» Exercise details: What lines of the data below hold the string "crownlabs"? Copy each one out.

» Extracted material:
▬▬▬

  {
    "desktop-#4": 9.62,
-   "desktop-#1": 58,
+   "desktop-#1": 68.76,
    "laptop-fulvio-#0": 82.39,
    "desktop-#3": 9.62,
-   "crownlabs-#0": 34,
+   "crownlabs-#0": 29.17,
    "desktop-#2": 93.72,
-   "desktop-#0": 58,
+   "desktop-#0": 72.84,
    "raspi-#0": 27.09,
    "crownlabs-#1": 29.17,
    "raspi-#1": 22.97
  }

▬▬▬

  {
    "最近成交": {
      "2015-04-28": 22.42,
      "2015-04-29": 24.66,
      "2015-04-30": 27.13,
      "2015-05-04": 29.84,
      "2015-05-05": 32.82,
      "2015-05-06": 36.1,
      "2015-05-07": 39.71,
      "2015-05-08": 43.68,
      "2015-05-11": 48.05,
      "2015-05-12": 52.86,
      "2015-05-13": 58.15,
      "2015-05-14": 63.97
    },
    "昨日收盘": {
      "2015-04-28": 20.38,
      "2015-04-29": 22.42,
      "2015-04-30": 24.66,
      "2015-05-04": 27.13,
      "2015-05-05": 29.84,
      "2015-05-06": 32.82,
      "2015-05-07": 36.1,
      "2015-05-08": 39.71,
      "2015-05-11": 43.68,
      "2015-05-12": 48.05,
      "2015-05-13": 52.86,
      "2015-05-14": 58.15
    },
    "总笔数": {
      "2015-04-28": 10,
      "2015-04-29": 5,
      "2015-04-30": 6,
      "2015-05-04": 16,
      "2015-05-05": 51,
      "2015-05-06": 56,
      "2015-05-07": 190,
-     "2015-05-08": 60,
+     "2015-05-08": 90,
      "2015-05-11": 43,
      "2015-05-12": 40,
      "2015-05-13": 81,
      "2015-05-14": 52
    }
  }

▬▬▬

» Result:
-   "crownlabs-#0": 34,
+   "crownlabs-#0": 29.17,
    "crownlabs-#1": 29.17,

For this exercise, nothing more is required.